Yesterday, I attended a writing workshop organised by my university. Jill Dawson, the author of ten novels, and winner of a variety of awards, came in to run a workshop lasting an hour and a half. The title of the workshop was ‘A Sense of Place’.
Jill talked the attenders through how she builds a sense of place, reading from her notes of visiting Patricia Highsmith’s cottage in Suffolk and the subsequent opening of her novel, ‘The Crime Writer’. She demonstrated how every detail of her first impression was important to the first draft, and the final product. The main piece of advice I took from Jill’s workshop:
Put your body in the place you are trying to describe.

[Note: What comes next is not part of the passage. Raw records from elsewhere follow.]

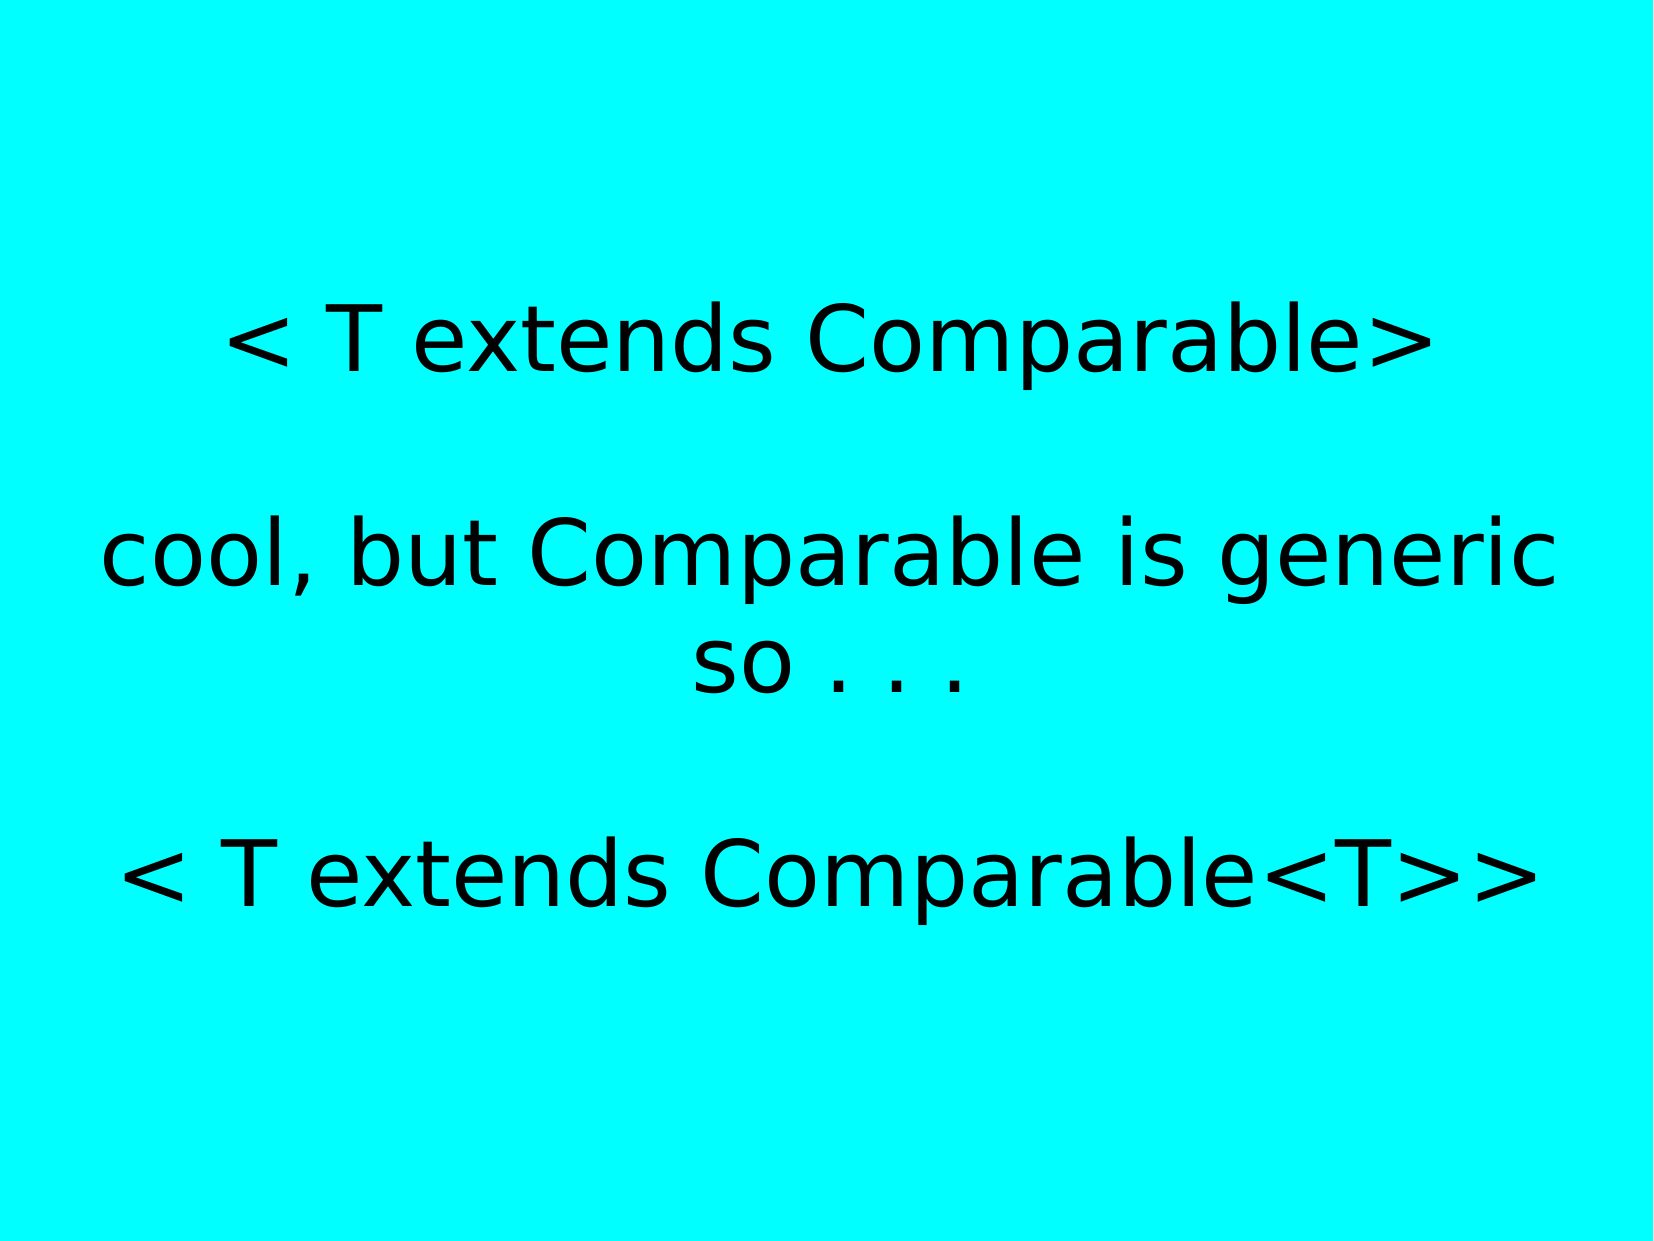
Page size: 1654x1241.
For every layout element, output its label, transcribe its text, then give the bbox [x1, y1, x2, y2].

title < T extends Comparable> cool, but Comparable is generic so . . . < T extends Comparable<T>> [87, 75, 1576, 1140]
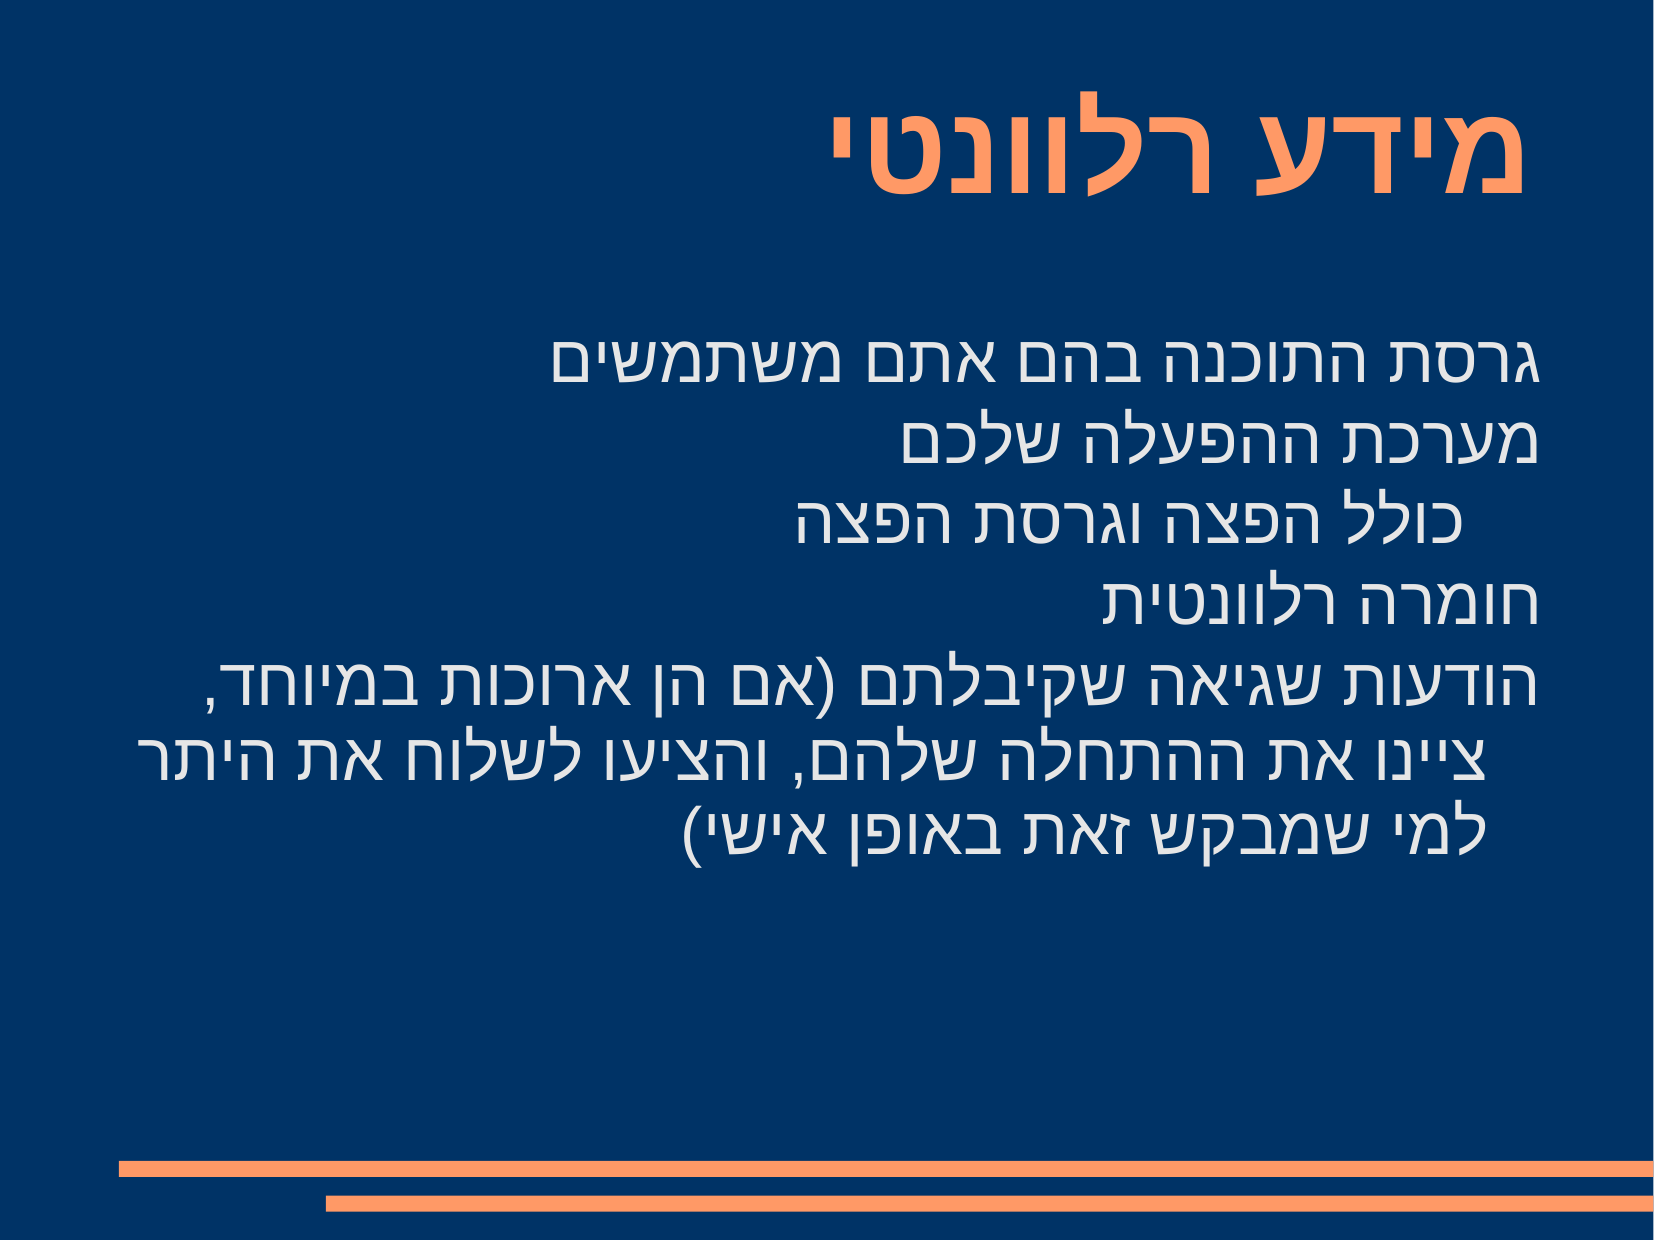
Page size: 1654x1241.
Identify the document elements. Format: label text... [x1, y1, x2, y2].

list גרסת התוכנה בהם אתם משתמשים מערכת ההפעלה שלכם כולל הפצה וגרסת הפצה חומרה רלוונטית הודעות שגיאה שקיבלתם (אם הן ארוכות במיוחד, ציינו את ההתחלה שלהם, והציעו לשלוח את היתר למי שמבקש זאת באופן אישי) [121, 322, 1561, 1123]
title מידע רלוונטי [121, 46, 1534, 254]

This can be taken literally, or metaphorically. Taking a breather from writing the words and thinking your body into a place allows the words to come in a more organic manner. It is something that is easily forgotten in the act of writing. I, for one, tend to get bogged down in describing setting (or indeed anything else) in an interesting, unique way – I focus on it, excessively, and then the description loses all life. What I forget about is the rawness of physical or emotional feeling. In reality, if I take Jill’s advice, I might come up with something like this when thinking of my childhood home:
carpet freshness tiles in the kitchen
and two blue sofas
It doesn’t make any sense, it lacks a narrative or direction, but for me it is the most accurate, concise description I could get of my childhood home. These 12 words hold more the sense of place I was trying to convey than the rest of the A4 page. Picking out these small essential fragments was another thing that Jill endorsed. The ability to recognize the gold dust among the waffle in your own writing is a skill that needs to be learnt.
The other piece of advice I took from Jill Dawson’s talk was avoiding cliché. It sounds simple. It’s something every writer wants to avoid, but sometimes it takes the physical act of ‘throwing out’ all of the words that instantly appear when thinking of an object or place. For example, when writing about a piece of honeycomb, forget: honeycomb, bees, honey, hive, yellow.
Here’s an extract of what I came up with after abandoning those words:
caramel brown architextured
sweet and square
shaped carefully by tiny
And this is the importance of writing workshop. The advice or guidance given could be entirely new, it could be something you’ve heard a million times before. But in that hour or two hour slot, it could make all the difference. Jill Dawson said that the only tool the writer has is language itself. That’s a pretty big tool, which every writer will handle differently. Writing workshops encourage you to pick up language in a way that is different to how you wielded it in your last writing session. And this is the key to honing you craft.